Following the Mortgages Market Study (MMS), in May 2019 the FCA consulted on changes to mortgage advice and selling standards in CP19/17. The FCA has now published its policy statement surrounding this, which can be found here.
The main findings were:
The above changes came into force on the 31st of January 2020; however, the industry has until the 30th of July 2020 to fully implement these changes.
Aligning mortgage advice with how advice is given on investments will allow advisers to provide clients with a greater amount of information to help them make more informed decisions.
Advisers must ensure that their discussions remain generic and that they avoid providing monthly costs and discussing eligibility etc. as this involves personalisation, which the FCA sees as drifting into advice.
Historically, execution-only sales have been seen as posing a greater client risk as they were, by definition, not receiving any advice from their adviser. Through this policy statement, the FCA has brought an execution-only sales process in line with its advised sale requirements.
Whilst firms are still required to have an execution-only sales policy, this is now governed by the SYSC Sourcebook rather than being an MCOB requirement. This means that accountability for execution-only sales has been brought firmly under the senior manager’s responsibility.
The completion of an execution-only sale is usually cheaper for the firm as there is no adviser to pay for, no additional admin, report writing time etc. However, the regulator has found that in several cases firms are not passing these savings onto their execution-only clients.
Through this policy statement, the regulator has set out that firms must pass on their savings to their execution-only clients. In addition to this, firms are required to ensure that the price difference between receiving advice or proceeding on an execution-only basis is clearly documented and is communicated clearly.
Where you offer an execution-only sales channel or an online intermediary service, you need to ensure that you are disclosing the costs clearly and that you are fully complying with the FCA’s initial disclosure requirements.
Firms need to make it clear that through an execution-only sale, clients will not receive any advice on the suitability of the mortgage. Similar to the pre-recorded triage processes used in Defined Benefit Pension Transfer cases, before an execution-only mortgage is completed, firms can now offer a pre-recorded video/audio which confirms this to the client.
Permitting the use of pre-recorded disclosure will hopefully speed up the sales process. Please note, however, that where you decide to offer a pre-recorded option you must retain a copy of this recording for a minimum of three years.
There is an exception in place which means that firms do not need to give advice where the discussion with the client is regarding a rate switch or where new products are added to a firm’s mortgage range.
The regulator has updated this exception to make it clear that the above can only be used where changes in interest rates or fees are material to the client’s decision to change the product.
For clients and advisers alike, this should speed up the sales process where a client is merely changing product owing to a better rate or product now being available.
Through the MMS the regulator identified that advisers do not always recommend the cheapest mortgage available. In fact, the FCA found that 30% of clients could have found equivalent or better mortgage products cheaper elsewhere.

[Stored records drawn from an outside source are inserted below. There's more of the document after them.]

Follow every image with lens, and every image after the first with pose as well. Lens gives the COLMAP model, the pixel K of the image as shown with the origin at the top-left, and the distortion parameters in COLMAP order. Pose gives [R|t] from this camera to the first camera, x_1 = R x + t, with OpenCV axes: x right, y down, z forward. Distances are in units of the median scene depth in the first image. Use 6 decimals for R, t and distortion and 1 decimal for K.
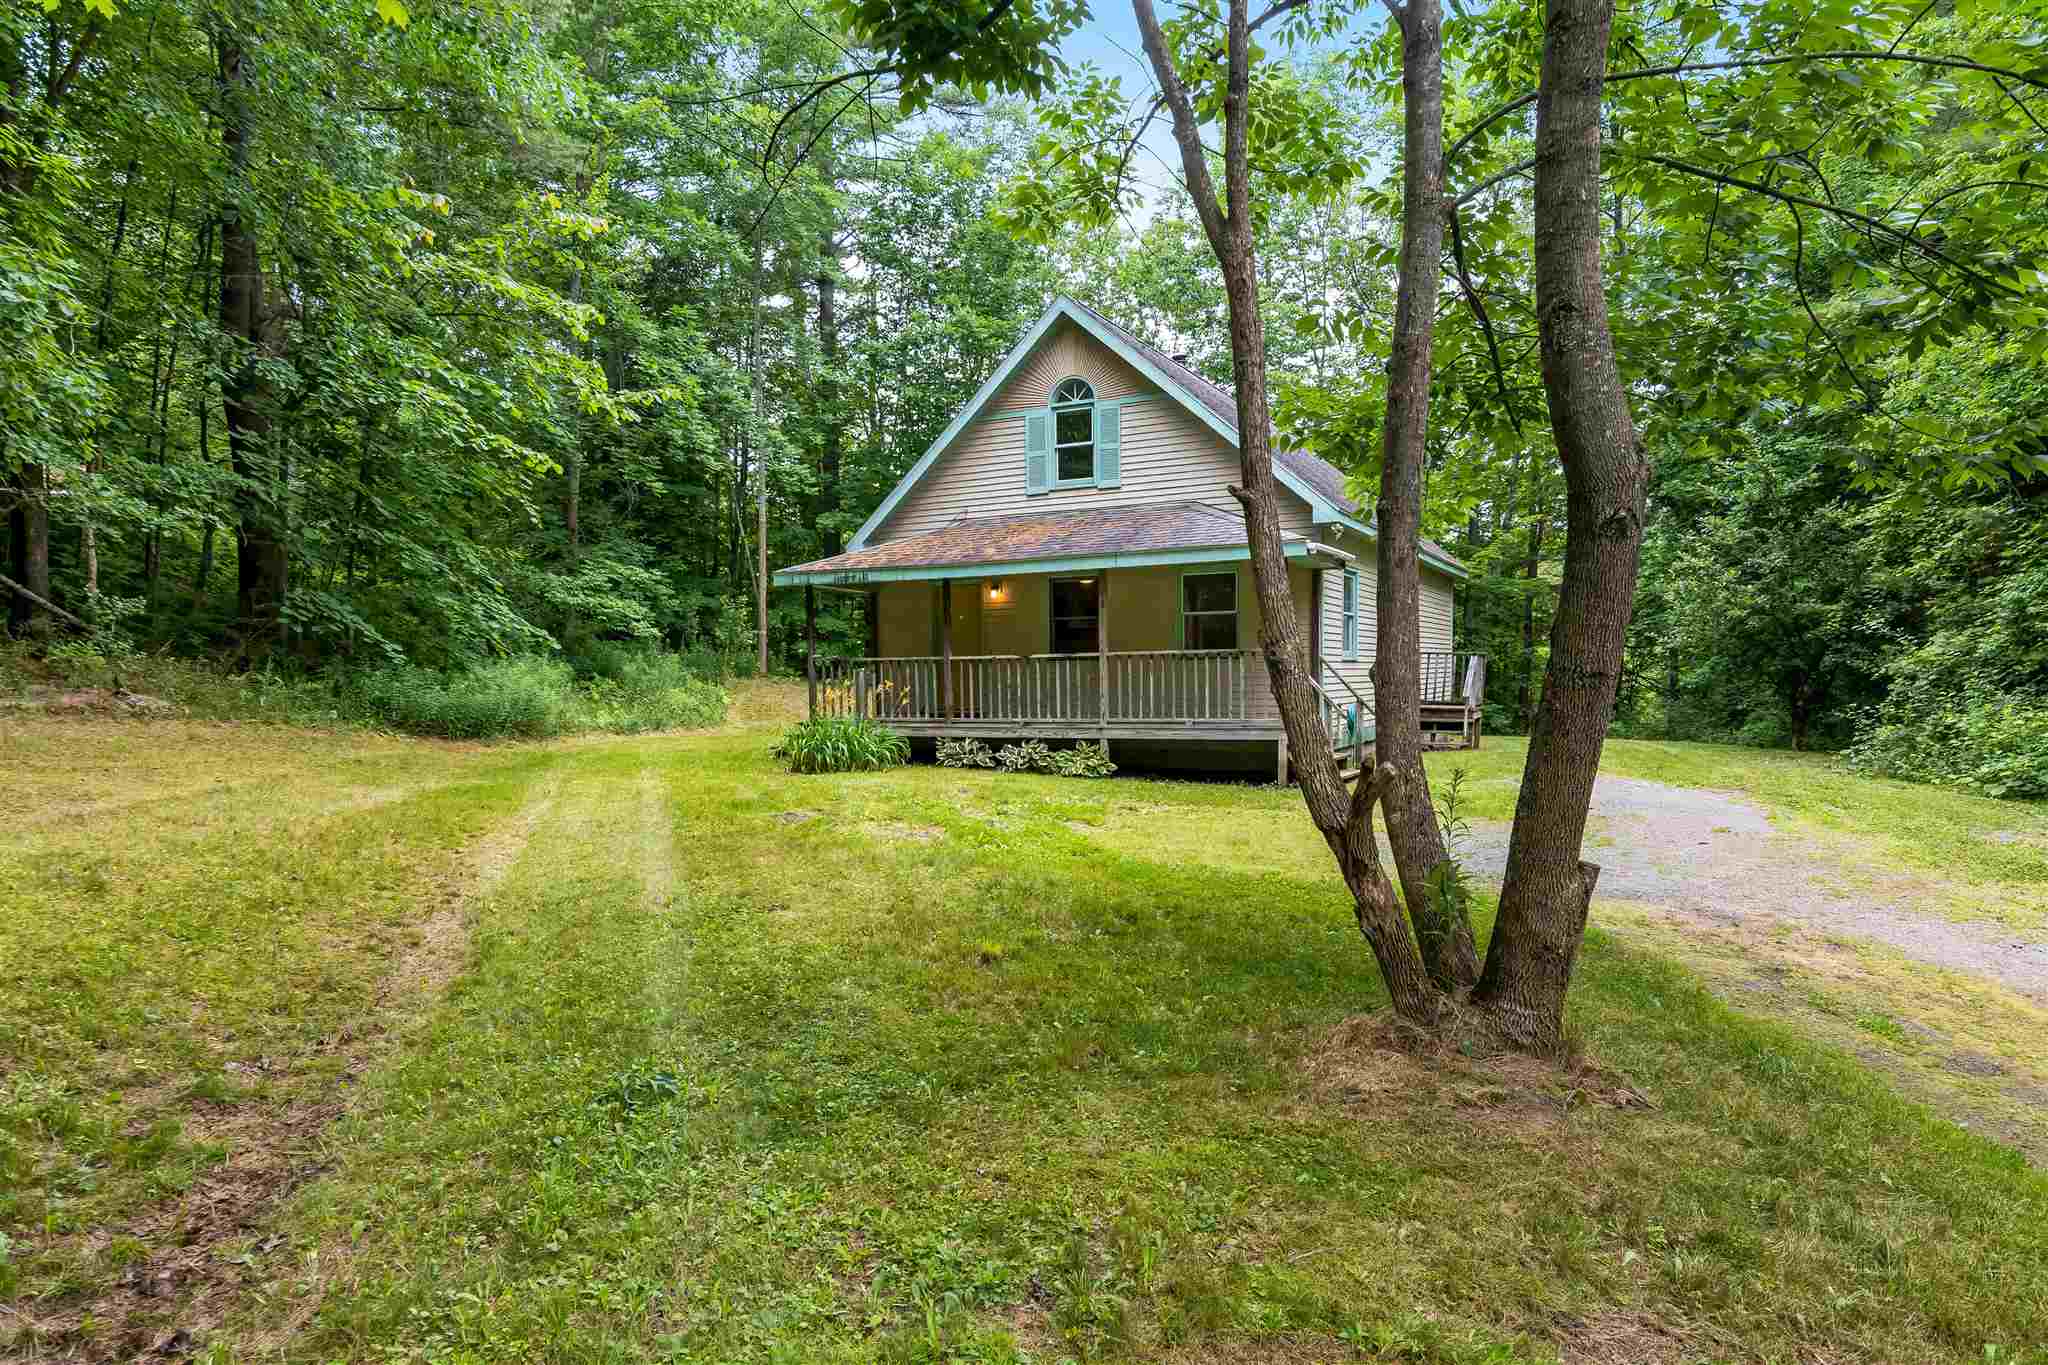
lens RADIAL K [[1224.6, 0, 1009.7], [0, 1224.6, 726.9], [0, 0, 1]] dist [0.004591, 0.002017]
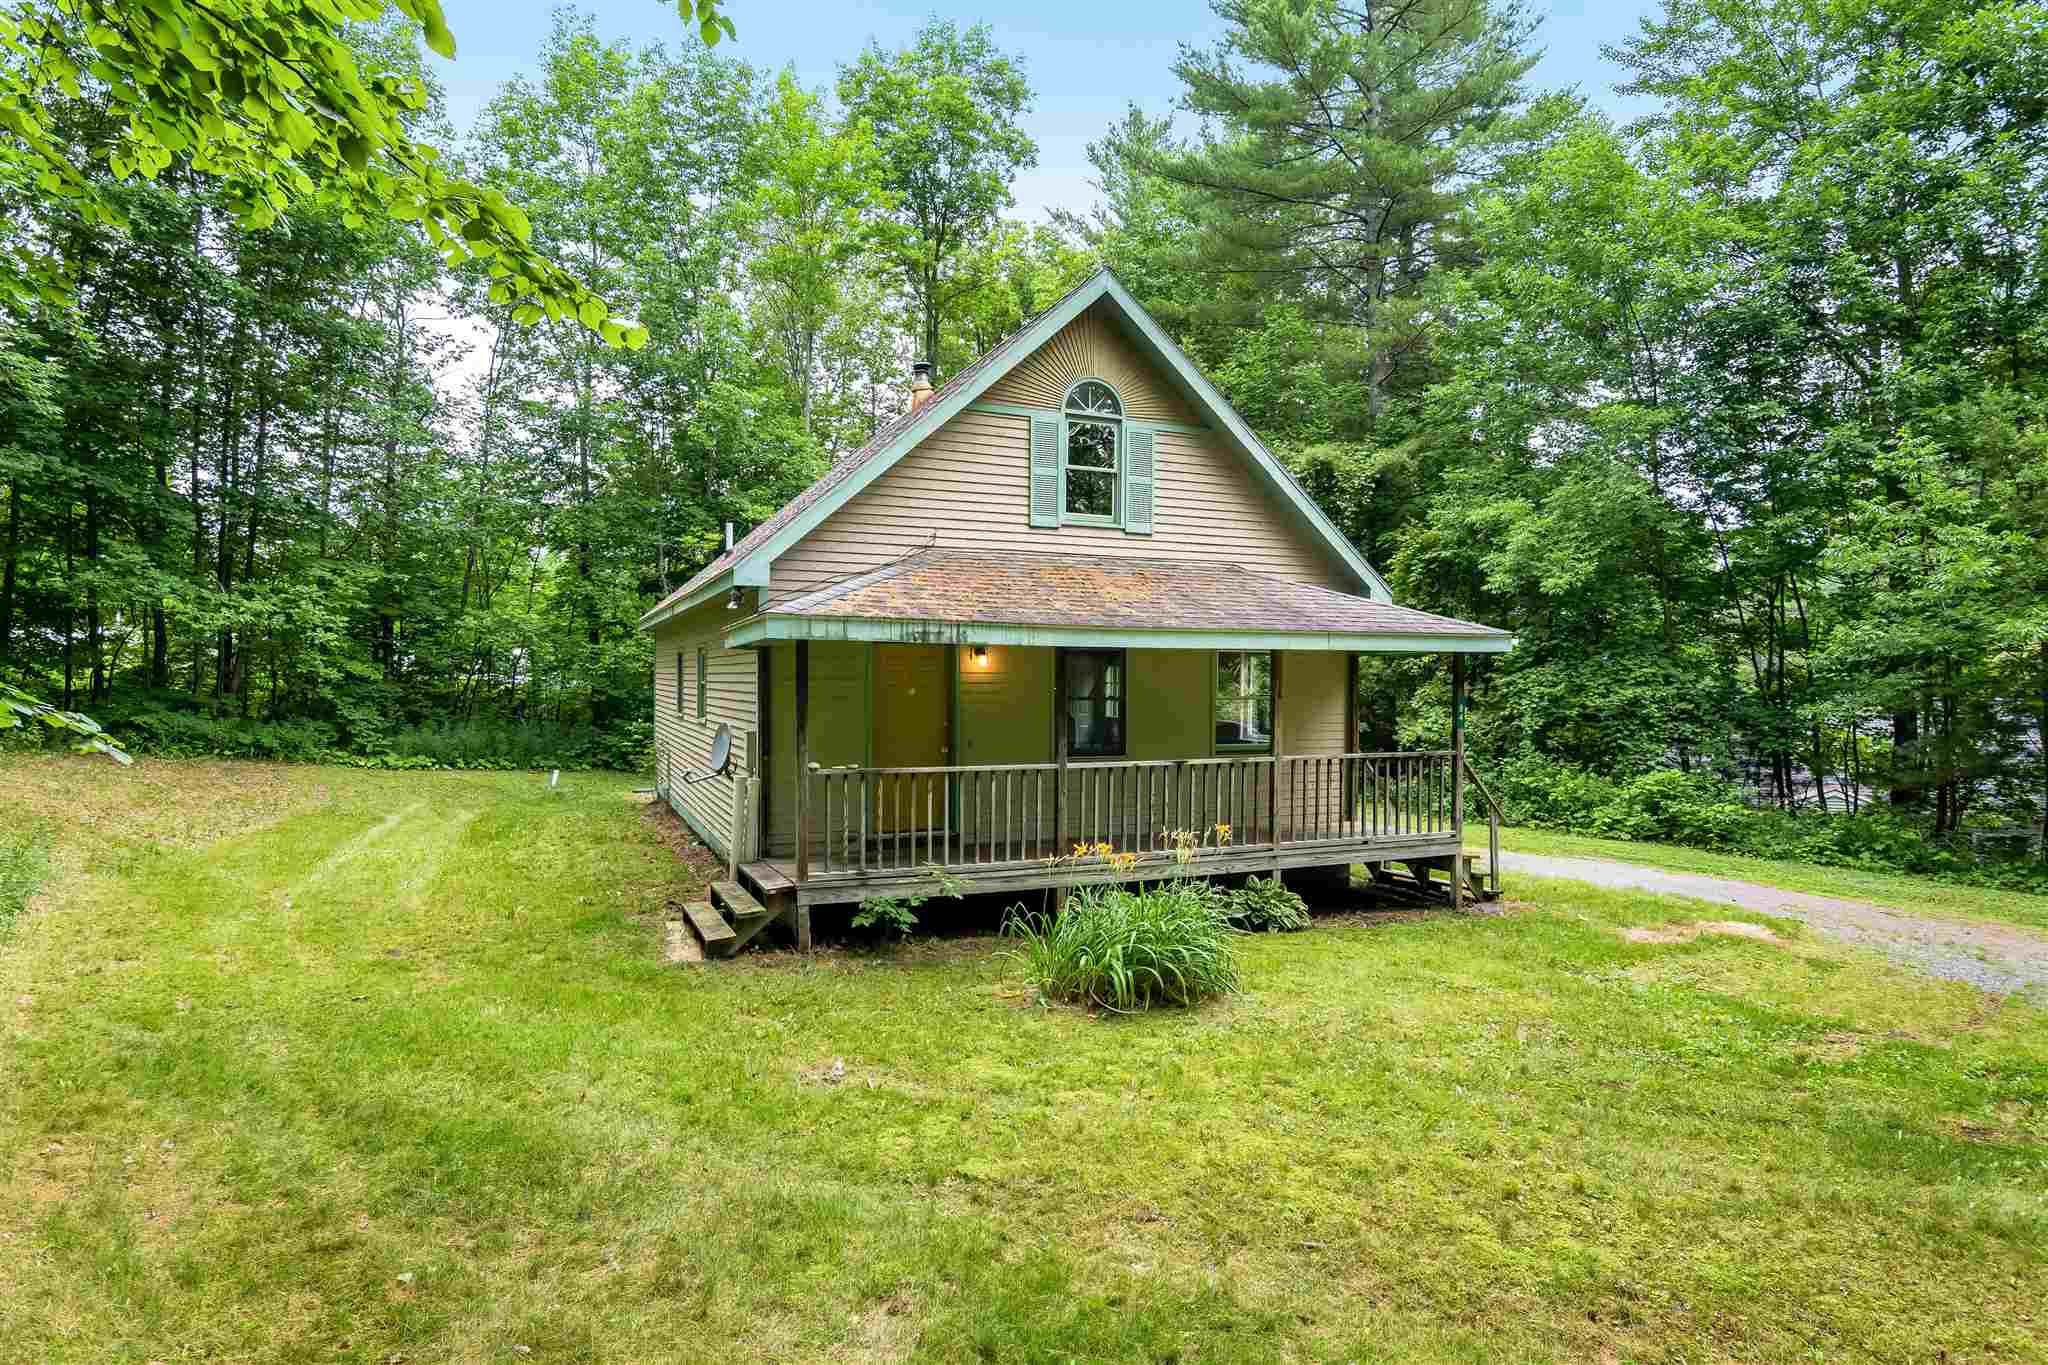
lens RADIAL K [[1101.4, 0, 1029.0], [0, 1101.4, 677.4], [0, 0, 1]] dist [0.002891, 0.000017]
pose [[0.617354, 0.016749, 0.786507, -0.504435], [0.020974, 0.999067, -0.037739, -0.078591], [-0.786406, 0.039795, 0.616427, 0.623548]]
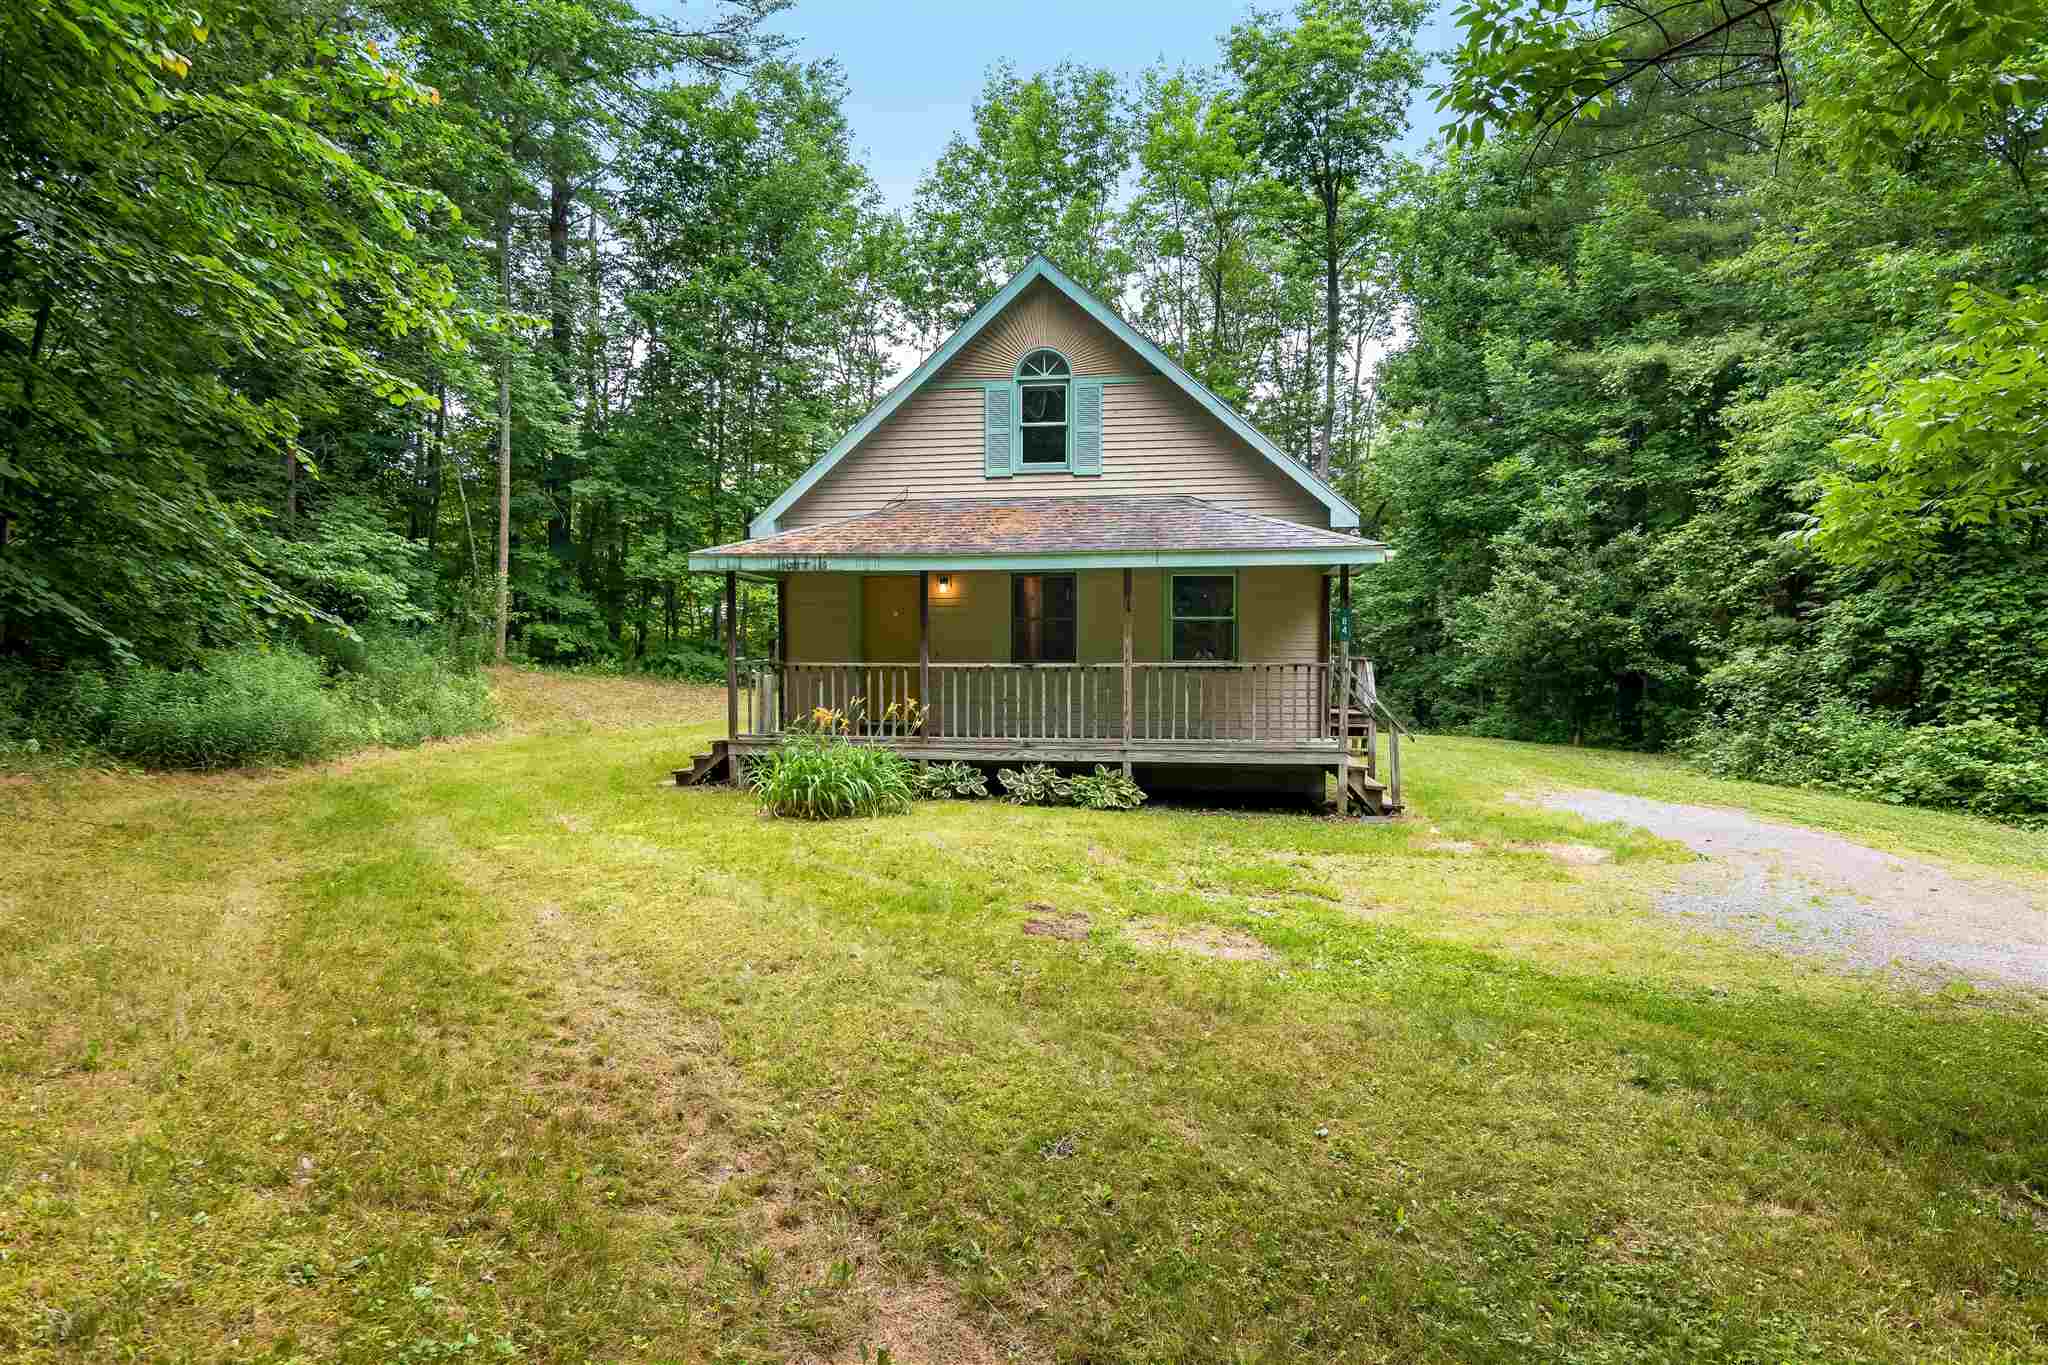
lens RADIAL K [[1144.4, 0, 1018.4], [0, 1144.4, 659.2], [0, 0, 1]] dist [0.003365, 0.000631]
pose [[0.944957, 0.010131, 0.327039, -0.236328], [0.001076, 0.999419, -0.034069, -0.032217], [-0.327194, 0.032546, 0.944397, 0.229883]]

When comparing mortgage deals for clients you must compare them fairly. The approach to identifying the cheapest mortgage can be found in MCOB 4.7A.23AR and involves comparing the total amount payable over the relevant period, including any fees paid directly by the client where this is the case. The relevant period is any discounted or introductory period or the full mortgage term in cases where there is no discounted or introductory period.
Where you are only able to offer broker specific deals you do not have to explain why you have not recommended that the client goes directly to the lender. Nor if the client wants a fixed rate, do you need to explain why you have not selected a cheaper variable rate.
Whilst the above will hopefully assist clients in finding the best deal, there is a risk that focusing on the price of the mortgage could mean that advisers spend more time on the cost of the mortgage rather than the suitability of the product.
Overall, there was nothing particularly surprising in this paper and these changes will help ensure that clients, and in particular execution-only clients, understand the implications of not receiving formal mortgage advice.